Meus maiores incentivos foram meu marido, e minha filha. Ele por me ensinar com seu amor que sou linda natural, do jeitinho que Deus me fez. E ela por inconscientemente começar a repetir minha traumática história de viver de mal com o próprio cabelo. Me assustei ao ver que ela só se sentia bem de escova e prancha, já estava recusando convites de sol, mar, academia e piscina. Quando ela completou 10 anos decidi bravamente mudar. Em princípio, isso gerou angústia, dúvida, medo e de novo muitas críticas… Mas preferi ser forte e superar. Aos 33 anos de idade, já me sentia segura e madura o bastante. Aos poucos fui abandonando os produtos transformadores, a escova, a chapa e em dois anos, entre grupos de cacheadas crespas, finalizações, texturizações, umectações, modeladores, hidratações, reconstruções e muito amor aos cachos, encerrei minha transição.

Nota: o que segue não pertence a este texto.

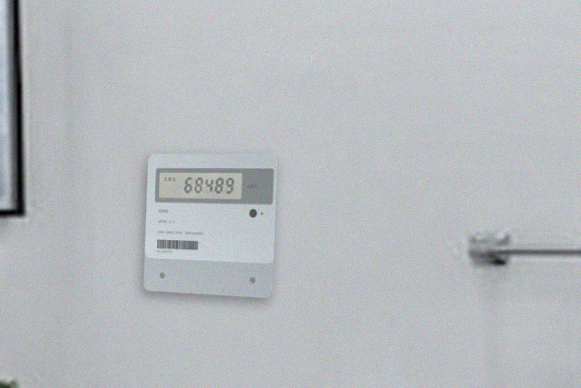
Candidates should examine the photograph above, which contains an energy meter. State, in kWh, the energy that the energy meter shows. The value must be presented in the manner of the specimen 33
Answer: 68489
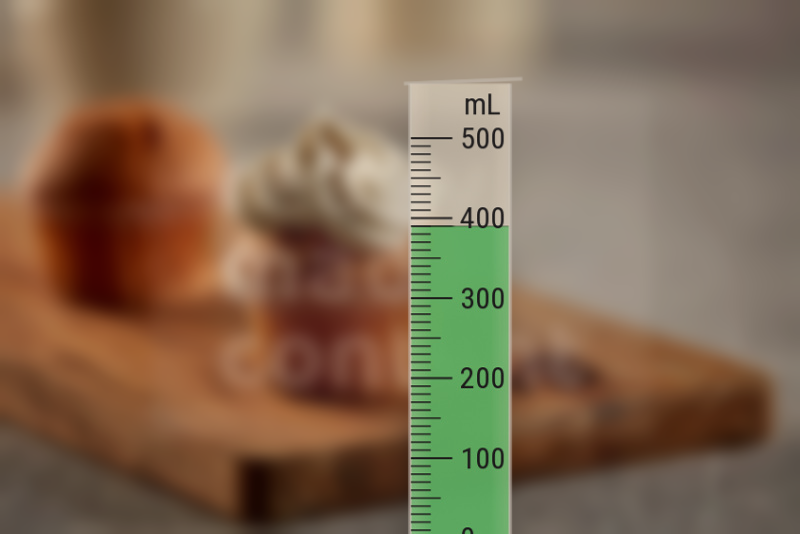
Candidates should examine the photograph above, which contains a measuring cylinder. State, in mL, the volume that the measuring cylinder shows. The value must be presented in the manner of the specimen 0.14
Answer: 390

O grande corte (BC) foi libertador, o choro foi de alívio e genuína liberdade. A cabeleireira chamada Mara me acolheu no Blackqueen e se emocionou comigo numa demonstração de genuína empatia. Já após a transição estive com a querida Vanessa, no Instituto Mania de Cachos e percebi como é importante estar cercada de pessoas que passaram pelas mesmas experiências e podem te aconselhar com muito mais propriedade.

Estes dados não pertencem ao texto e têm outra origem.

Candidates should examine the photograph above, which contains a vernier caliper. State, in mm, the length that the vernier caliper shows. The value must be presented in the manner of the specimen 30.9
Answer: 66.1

Quero que guarde no seu coração que mulheres curadas na alma são instrumento de cura para todos ao seu redor. Vemos por aí muitas lisas artificialmente alcançadas que mutilaram seus cachos com a prancha, chapinha, alisante e progressiva porque nunca se amaram, porque nunca permitiram conhecer suas madeixas, muitas estão infelizes com o espelho. Comigo foi assim.
Outra ajuda fundamental nesse processo é usar em seu favor as redes sociais. Seguir blogueiras com as quais você se identifica, meninas que tenham conteúdo e que ofereçam mais que dicas de beleza mas um serviço de utilidade pública. Minha gratidão aqui para a doce e linda Ana Lidia Lopes que me encorajou tanto com a sua transparência e a exuberante e também linda Rayza Nicácio que me motivou com toda a sua ousadia.
Definitivamente, posso dizer que a transformação começa de dentro pra fora. Auto estima, aceitação, identidade, perdão e amor próprio são palavras de ordem. Só quem é cacheada crespa empoderada sabe do que eu estou falando. Pra quem está começando, força, vai passar! Pra todas as outras que me ajudaram, muito obrigada! Aguarde, tem novidade por aí…. O drama virou história. Em breve, uma aventura infantojuvenil conta sobre A Princesa Cacheada em homenagem à Maria, minha cacheada preferida.